Parry responded in writing to queries about his reaction to the task force report."At no point did Frontline or I conclude that the Reagan-Bush campaign struck a deal to block release of the American hostages," he said....
At Frontline, Senior Producer Martin Smith said in a phone interview he had not read the House report. Asked about the two PBS documentaries, he responded, "I have no qualms about doing the shows. We were exploring whether the October Surprise was a legitimate story. We were not saying it was true, we were just reporting what others were saying....We could reach no conclusions about the allegations, and we said so."
Reuven Frank, former president of NBC News, says merely reporting allegations is "irrresponsible" journalism. "...[T]he act of reporting requires selection of credible, newsworthy and important information. This is called 'news judgment.' If you put something on the air you have reason to believe is false, you are doing a major disservice to journalism. The excuse that you are only reporting other people's allegations is bullshit."
Sick refused to be interviewed for this article. Instead he faxed a five-page, single-space letter to AJR in which he attacked this writer.

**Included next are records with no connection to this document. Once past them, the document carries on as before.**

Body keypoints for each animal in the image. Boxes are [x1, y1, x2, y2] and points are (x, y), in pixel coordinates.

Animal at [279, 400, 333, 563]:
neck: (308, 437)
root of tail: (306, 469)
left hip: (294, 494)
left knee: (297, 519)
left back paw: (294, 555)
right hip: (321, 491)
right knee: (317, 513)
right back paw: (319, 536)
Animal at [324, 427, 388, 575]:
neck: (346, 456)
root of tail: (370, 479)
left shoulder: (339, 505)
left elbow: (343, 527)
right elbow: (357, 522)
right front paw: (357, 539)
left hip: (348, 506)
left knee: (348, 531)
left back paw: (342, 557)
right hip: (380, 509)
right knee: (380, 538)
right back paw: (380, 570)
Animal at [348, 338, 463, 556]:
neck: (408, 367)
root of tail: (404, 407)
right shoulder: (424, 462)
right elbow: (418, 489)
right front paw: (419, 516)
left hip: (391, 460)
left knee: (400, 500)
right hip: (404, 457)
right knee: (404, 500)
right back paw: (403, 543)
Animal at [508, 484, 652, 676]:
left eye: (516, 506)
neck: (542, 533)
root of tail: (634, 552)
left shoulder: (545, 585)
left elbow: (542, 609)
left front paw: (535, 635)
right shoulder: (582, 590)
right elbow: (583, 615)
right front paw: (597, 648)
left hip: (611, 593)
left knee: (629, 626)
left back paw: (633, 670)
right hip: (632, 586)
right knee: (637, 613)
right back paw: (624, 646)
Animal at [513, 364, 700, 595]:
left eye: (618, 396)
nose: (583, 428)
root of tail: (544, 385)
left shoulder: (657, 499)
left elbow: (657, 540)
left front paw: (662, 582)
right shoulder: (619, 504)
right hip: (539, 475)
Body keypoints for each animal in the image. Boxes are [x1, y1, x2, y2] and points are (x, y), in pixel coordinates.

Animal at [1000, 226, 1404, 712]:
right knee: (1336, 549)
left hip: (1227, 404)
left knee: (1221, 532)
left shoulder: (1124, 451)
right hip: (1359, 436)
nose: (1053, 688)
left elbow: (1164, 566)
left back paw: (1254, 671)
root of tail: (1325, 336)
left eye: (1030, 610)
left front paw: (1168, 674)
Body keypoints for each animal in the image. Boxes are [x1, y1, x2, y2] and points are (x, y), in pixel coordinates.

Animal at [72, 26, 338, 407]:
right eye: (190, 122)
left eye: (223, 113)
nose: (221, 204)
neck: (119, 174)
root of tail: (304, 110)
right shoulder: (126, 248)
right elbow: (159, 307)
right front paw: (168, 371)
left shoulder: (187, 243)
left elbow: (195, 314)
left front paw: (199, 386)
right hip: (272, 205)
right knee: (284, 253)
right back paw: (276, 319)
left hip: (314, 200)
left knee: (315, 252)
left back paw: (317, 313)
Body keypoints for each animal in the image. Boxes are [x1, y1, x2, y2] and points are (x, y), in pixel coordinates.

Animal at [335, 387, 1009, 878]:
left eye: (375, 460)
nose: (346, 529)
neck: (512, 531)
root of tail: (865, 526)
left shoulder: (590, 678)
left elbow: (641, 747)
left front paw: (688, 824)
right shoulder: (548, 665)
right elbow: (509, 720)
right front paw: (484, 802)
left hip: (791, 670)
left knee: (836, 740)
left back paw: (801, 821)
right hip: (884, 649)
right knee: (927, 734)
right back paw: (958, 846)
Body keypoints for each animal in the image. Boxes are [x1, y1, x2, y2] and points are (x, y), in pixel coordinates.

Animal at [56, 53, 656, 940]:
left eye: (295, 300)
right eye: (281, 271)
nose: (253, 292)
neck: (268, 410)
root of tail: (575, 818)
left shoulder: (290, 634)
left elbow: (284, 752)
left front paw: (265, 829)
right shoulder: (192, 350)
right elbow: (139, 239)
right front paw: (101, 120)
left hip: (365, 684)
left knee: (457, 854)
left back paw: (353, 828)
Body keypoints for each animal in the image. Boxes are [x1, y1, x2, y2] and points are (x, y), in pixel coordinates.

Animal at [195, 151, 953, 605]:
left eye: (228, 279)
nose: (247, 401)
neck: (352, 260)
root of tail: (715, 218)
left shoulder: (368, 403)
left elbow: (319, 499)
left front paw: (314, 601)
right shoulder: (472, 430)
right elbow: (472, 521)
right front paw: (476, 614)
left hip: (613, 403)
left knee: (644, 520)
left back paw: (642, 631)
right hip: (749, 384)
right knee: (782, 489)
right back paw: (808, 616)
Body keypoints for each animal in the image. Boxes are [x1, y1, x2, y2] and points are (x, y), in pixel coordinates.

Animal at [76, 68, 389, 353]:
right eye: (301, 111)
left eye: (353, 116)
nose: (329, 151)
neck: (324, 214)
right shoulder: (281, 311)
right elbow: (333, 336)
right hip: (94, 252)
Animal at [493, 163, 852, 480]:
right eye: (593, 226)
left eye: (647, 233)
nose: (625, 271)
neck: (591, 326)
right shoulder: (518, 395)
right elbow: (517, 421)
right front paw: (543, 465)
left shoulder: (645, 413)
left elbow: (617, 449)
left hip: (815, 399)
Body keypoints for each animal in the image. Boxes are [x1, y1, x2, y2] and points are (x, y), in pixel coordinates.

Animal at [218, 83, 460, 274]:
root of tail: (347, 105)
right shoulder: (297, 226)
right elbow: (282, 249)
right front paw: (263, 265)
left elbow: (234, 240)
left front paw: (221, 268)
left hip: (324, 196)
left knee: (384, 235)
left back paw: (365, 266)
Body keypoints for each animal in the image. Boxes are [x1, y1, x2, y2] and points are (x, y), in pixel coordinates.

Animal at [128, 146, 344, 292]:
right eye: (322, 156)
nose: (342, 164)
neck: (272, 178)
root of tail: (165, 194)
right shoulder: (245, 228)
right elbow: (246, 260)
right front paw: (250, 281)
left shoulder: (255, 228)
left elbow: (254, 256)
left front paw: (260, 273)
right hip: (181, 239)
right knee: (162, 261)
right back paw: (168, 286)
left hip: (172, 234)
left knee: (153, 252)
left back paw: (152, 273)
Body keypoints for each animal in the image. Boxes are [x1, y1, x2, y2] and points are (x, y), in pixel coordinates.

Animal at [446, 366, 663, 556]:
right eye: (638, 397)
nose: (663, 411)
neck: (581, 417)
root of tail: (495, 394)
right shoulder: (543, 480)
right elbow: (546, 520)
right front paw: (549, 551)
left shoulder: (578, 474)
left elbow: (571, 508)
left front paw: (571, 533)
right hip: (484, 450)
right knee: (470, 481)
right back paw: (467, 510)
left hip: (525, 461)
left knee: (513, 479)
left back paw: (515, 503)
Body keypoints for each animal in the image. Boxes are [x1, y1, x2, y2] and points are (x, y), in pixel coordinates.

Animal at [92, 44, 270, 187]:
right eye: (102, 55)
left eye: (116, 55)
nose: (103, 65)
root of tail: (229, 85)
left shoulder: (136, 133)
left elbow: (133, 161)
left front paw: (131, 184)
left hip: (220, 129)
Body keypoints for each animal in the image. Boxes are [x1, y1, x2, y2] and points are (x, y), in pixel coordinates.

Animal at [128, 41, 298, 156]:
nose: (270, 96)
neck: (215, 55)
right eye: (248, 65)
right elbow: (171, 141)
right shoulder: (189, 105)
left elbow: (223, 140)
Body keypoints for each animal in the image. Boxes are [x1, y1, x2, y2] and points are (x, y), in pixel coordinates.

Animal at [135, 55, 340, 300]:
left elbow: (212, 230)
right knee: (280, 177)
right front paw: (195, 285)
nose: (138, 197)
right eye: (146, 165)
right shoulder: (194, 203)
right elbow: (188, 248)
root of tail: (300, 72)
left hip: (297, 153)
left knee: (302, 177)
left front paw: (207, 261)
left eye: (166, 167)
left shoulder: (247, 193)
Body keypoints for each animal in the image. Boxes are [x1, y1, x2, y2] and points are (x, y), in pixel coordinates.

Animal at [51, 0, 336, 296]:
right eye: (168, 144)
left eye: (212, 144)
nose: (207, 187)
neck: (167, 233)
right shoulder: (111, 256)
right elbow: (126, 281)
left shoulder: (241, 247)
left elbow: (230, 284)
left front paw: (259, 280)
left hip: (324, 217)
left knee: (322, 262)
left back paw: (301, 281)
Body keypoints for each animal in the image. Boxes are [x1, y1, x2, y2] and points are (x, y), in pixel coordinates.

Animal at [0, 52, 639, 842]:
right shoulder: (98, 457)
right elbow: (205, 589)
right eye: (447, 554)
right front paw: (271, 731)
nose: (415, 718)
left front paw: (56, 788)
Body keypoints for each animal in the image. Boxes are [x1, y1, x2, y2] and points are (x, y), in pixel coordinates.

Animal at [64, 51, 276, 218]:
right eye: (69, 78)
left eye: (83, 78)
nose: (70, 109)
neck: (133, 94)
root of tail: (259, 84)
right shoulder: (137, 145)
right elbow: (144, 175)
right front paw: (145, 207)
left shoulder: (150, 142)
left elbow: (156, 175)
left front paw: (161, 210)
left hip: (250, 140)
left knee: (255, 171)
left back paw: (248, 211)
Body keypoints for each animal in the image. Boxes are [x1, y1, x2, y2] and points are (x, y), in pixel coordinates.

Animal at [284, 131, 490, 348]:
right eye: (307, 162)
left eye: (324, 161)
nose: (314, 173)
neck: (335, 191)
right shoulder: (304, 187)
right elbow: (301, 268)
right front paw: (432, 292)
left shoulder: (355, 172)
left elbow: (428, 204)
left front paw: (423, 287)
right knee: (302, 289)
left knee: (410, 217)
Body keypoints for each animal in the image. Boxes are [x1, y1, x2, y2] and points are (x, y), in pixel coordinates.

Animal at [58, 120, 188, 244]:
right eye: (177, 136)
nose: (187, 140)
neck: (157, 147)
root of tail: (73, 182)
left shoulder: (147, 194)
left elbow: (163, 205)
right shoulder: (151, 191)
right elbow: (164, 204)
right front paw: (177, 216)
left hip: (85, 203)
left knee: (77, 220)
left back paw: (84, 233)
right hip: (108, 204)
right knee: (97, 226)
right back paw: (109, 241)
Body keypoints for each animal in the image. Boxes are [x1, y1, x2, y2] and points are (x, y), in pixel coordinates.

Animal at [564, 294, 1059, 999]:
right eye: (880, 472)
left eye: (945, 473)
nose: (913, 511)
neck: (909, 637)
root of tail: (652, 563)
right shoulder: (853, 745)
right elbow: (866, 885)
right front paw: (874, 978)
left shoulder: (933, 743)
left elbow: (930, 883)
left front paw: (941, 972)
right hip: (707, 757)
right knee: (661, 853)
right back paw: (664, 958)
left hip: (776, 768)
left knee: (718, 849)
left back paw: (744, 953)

Sick did write a January 24 op-ed piece in the New York Times in which he acknowledged that the "House report definitely answers many questions." But he insisted the report "does not lay [the] claims (that Casey met secretly in Madrid and Paris) to rest"....He also said that a "new source provided [the task force] information about secret meetings in Paris arranged for Mr. Casey by French intelligence...."
Parry...charged that the House task force "misrepresented facts and discounted contradictory evidence -- most strikingly on Casey's whereabouts -- leaving open the window of suspicion." Furthermore, he implied that the House investigation was not objective and that it used evidence selectively.
In fact, the House report not only concluded there is "no evidence" that Casey participated in meetings in Madrid or Paris, but that calendars, eyewitness accounts, telephone logs and credit card receipts showed that he was in the United States and London at the time of the alleged meetings. Moreover, witnesses, documents and FBI wiretaps indicate that the man Casey allegedly met, Cyrus Hashemi, was in New York and Connecticut when Sick alleges he was in Madrid and Paris....
Barcella, the task force's chief counsel, says that both Sick and Parry rely on information the task force discovered and "ignore the vast amount of other evidence in the report that says why we came to our conclusion. I think Sick and probably Parry honestly believe that this happened and filter facts through that belief. I am not sure what will dissuade them."
If the last sentence in Parry's December Washington Post piece is any indication, nothing will. "...[I]n the world of conspiracy and counter-conspiracy," he wrote, "no answer is likely to be final."